Being very much in love with Edmond Roudnitska's perfumes and the general spirit and style of his work, I am always looking for traces of his influence in other perfumers' creations. The influence seems to me to be quite apparent in his son Michel's Amoureuse, composed for Parfums Delrae. It is impossible to describe any perfumer's style in a couple of sentences, especially not such complex genius' as Edmond Roudnitska, but if I had to sum up very simplistically what I feel is the prominent characteristic of his approach, I would say that his fragrances are built on a contrast. On a contrast between the very elegant, at times cool and aloof elements and the dark, often animalic undertones. Take my beloved Diorama: the utter refinement of the floral notes is juxtaposed with the sinful sensuality of civet and castoreum. I sense the same kind of duality, albeit less pronounced, in Roudnitska Jr.'s Amoureuse.
The beginning of the scent is fruity and piquant, with tangerine and cardamom blended into an intriguing, very remotely gourmand harmony. I find that sweet and spicy accord incredibly attractive, and the pungent candied-ness of cardamom provides a segue into the slightly indolic jasmine in the same appealing manner as in The Different Company Jasmin de Nuit. For a while, jasmine, ornamented with the golden spiciness of cardamom, seems to reign over the composition without much competition from other floral notes. Soon, however, lily comes into prominence, and from then on Amoureuse is the battlefield of the two white floral giants, with lily, with its beautifully cold aroma, winning eventually.
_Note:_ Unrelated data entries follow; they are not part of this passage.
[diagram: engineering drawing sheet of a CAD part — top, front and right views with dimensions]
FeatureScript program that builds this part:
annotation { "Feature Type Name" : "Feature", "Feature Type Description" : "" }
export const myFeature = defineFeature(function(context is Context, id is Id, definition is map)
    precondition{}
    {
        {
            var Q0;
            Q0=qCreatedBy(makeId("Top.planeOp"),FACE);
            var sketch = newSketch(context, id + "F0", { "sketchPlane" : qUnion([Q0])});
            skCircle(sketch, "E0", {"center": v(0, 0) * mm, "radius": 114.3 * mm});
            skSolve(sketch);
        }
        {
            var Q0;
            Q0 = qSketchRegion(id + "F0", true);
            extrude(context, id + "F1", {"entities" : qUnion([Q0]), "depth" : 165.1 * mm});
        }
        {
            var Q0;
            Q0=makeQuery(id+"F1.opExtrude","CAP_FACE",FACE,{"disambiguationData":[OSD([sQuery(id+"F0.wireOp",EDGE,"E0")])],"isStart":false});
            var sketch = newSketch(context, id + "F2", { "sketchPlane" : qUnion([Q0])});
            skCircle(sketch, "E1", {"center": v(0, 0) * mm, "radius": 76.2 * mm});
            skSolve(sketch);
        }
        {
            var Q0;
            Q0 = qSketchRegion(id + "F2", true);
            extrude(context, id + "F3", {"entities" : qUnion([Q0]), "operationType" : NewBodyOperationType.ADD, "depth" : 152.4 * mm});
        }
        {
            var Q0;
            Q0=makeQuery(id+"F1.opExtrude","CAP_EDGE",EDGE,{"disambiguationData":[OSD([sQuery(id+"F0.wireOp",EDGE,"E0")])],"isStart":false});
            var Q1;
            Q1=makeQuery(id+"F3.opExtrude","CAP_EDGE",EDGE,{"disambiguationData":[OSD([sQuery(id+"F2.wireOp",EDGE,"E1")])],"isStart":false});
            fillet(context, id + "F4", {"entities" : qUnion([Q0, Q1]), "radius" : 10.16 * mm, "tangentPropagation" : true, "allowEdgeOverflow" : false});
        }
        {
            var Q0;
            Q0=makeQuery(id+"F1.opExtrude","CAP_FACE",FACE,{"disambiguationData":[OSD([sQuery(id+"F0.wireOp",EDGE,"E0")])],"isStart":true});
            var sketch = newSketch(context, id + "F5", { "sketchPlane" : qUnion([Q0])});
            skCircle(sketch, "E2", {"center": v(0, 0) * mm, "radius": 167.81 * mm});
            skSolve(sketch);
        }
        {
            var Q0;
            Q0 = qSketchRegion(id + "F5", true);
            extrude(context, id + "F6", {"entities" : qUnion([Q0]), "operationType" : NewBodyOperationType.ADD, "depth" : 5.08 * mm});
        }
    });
This is my favorite stage of the scent, and that is where the contrast of supremely elegant and dirty that I described above is especially apparent. There is something beneath the virginal white lily petals...the lingering indolic-ness of jasmine, the cardamom tang, the increasingly more potent cedar note...something that muddies the white-floral beauty in a very sensual manner. I wish that the lily lasted longer, instead, its chilly note is eventualy replaced by a very warm and creamy accord, a mix of tuberose, honey and sandalwood. The drydown feels very thick, almost a little cloying, however I do appreciate the fact that the honeyed butteriness is what makes Amoureuse so very lustful and voluptious. Incredibly feminine and beguiling, Amoureuse is a stunner.
Amoureuse is available at Beautyhabit, $125.00 for 1.7oz.